The reopening of the 2011 OVDI is good news for taxpayers. While the initiative presently has no deadline by which taxpayers must come forward, the IRS can change the terms of the initiative at any time. If the government experiences success in getting a greater number of foreign banks to disclose the names of U.S. account holders, it is likely that the IRS will then set a firm deadline that will represent the last opportunity for taxpayers to come forward voluntarily.
Regarding the repatriation holiday, David asked me to respond to comments by Gene Sperling (director of the National Economic Council), who had previously remarked that such a holiday would not create jobs. I noted that Mr. Sperling’s negative comments were “speculation.” Whether a repatriation holiday would “create jobs” requires comparing the number of jobs that would be created without a holiday and the number of jobs that would be created with a holiday. The problem is that, once a policy is implemented and we can see how many jobs exist following its implementation, we cannot observe how many jobs would have existed had the policy not been implemented.
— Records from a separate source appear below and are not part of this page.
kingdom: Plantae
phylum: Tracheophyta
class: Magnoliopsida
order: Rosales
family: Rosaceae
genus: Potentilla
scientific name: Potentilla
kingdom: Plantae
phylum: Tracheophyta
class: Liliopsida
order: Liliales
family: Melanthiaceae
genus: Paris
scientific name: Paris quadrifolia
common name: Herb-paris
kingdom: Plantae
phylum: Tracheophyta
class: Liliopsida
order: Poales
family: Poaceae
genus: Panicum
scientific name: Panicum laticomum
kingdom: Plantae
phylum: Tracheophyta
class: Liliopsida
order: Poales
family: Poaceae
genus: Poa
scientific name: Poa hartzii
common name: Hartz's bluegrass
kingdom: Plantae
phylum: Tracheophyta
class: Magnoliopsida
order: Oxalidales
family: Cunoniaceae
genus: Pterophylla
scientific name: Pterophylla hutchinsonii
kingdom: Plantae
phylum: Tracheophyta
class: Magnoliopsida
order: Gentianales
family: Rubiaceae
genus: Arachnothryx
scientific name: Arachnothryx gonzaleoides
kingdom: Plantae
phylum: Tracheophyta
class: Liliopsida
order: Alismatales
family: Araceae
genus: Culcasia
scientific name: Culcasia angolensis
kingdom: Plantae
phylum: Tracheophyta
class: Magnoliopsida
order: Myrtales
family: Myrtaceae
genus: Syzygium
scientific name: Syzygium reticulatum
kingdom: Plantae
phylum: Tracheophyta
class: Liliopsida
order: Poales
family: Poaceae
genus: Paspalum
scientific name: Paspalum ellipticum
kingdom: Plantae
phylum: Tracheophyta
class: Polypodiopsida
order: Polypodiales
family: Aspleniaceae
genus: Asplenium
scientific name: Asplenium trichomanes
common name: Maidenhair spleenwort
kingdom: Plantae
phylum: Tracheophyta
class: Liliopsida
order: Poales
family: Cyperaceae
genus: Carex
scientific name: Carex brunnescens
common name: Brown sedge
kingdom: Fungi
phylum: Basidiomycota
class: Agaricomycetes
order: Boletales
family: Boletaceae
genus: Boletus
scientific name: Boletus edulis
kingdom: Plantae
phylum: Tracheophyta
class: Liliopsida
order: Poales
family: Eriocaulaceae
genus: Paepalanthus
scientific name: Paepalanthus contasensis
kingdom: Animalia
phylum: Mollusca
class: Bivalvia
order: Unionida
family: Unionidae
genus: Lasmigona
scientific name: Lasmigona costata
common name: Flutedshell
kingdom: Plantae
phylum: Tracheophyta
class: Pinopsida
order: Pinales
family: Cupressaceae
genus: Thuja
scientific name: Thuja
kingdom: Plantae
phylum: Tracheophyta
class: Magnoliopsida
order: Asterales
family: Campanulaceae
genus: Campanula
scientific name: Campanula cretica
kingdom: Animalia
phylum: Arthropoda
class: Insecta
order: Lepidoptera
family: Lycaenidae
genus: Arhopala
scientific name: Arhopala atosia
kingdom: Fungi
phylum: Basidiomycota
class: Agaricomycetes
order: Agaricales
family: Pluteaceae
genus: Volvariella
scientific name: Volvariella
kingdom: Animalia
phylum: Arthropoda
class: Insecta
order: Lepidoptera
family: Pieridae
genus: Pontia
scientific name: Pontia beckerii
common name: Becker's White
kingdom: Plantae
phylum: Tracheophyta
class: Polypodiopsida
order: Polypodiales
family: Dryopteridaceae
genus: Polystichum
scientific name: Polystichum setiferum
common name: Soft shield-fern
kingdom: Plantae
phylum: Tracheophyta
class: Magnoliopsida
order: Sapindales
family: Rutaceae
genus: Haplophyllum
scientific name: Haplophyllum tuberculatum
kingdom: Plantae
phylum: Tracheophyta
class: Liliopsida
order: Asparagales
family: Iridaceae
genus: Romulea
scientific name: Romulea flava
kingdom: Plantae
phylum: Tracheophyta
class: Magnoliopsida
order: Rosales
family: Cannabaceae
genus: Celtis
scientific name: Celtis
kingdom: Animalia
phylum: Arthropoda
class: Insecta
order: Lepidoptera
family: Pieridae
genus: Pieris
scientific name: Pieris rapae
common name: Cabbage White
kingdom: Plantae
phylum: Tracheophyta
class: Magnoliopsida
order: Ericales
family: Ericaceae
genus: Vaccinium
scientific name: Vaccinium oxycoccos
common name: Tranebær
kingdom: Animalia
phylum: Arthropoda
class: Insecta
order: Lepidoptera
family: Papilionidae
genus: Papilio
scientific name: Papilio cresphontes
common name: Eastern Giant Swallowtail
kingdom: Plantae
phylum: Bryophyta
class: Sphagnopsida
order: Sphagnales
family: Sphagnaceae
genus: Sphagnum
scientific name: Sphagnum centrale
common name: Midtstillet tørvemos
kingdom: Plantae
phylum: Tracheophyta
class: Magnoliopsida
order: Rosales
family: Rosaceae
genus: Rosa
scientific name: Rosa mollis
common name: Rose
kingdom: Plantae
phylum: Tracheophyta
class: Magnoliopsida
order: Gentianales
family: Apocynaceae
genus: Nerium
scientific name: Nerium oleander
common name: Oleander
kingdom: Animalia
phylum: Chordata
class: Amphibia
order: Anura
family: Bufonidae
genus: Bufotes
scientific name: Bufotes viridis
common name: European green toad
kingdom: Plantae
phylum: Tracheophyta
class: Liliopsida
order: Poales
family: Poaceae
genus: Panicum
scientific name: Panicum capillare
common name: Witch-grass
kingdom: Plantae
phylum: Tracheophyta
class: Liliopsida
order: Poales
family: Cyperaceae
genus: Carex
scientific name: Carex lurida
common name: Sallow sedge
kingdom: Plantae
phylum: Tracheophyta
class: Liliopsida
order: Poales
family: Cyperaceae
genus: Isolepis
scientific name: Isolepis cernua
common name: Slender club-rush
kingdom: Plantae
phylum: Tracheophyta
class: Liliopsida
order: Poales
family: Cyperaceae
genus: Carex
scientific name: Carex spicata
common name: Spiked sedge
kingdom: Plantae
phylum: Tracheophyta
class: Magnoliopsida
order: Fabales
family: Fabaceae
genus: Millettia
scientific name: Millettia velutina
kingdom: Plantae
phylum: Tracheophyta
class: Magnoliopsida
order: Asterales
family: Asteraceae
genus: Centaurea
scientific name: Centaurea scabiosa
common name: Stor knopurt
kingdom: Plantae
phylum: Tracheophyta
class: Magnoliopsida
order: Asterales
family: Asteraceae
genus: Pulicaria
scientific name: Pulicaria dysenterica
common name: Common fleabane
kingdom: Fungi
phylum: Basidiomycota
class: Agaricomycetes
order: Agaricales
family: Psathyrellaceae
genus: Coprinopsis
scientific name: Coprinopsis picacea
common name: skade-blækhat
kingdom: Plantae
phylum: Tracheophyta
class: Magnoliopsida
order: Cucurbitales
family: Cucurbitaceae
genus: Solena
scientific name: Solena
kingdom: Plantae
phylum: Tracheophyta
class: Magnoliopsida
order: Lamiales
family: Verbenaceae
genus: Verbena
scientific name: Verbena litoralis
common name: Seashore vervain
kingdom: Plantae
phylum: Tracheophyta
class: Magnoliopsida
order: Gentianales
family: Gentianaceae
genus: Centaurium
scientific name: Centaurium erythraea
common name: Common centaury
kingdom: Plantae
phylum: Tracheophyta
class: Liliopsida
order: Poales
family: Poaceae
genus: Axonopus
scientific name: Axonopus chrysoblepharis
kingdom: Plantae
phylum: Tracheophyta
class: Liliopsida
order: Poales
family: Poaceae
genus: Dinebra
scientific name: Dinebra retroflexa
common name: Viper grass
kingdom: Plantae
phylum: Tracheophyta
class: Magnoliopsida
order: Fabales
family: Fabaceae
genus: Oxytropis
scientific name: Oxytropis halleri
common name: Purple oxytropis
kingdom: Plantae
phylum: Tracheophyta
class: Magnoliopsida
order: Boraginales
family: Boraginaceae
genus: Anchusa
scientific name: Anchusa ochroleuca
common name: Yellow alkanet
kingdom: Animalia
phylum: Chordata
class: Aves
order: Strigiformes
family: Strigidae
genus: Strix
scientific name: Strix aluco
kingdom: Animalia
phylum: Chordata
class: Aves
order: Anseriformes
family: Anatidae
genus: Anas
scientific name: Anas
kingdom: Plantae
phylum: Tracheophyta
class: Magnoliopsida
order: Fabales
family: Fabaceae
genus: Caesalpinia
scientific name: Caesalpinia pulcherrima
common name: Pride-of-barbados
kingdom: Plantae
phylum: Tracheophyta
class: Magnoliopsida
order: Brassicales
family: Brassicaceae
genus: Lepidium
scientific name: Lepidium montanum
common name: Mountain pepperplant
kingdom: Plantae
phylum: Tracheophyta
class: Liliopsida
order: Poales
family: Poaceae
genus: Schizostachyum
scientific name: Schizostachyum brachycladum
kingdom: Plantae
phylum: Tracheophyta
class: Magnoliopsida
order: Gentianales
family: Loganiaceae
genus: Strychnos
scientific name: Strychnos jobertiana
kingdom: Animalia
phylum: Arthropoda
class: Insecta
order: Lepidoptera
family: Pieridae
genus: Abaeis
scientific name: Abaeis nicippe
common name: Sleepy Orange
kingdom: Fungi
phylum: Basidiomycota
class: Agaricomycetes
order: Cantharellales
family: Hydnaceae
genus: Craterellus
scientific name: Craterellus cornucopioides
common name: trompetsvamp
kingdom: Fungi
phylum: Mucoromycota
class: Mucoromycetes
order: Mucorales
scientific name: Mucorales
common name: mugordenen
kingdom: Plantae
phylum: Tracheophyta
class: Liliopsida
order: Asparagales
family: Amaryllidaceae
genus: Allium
This problem of such “counterfactuals” is one that pervades much of the discipline of economics: the counterfactual will never occur, leaving only speculation (economists refer to this as "modeling") about what would or would not have happened under that alternate reality. That same speculation forms the basis for political claims about the number of jobs that would or would not be created by various policy actions. (Ironically, this is the same criticism that was leveled at claims about the number of jobs created or saved by the 2009 stimulus package. See also Greg Mankiw's take from February 2009.)
The whole debate simply points to the need for Congress to develop a coherent long-term policy regarding the taxation of foreign earnings of U.S. companies. If Congress wants to create an incentive for companies to repatriate their foreign earnings regularly, that may require a rethinking of how we tax businesses globally, potentially including steps like implementing a lower steady-state tax rate for repatriated earnings or a move towards a territorial tax system.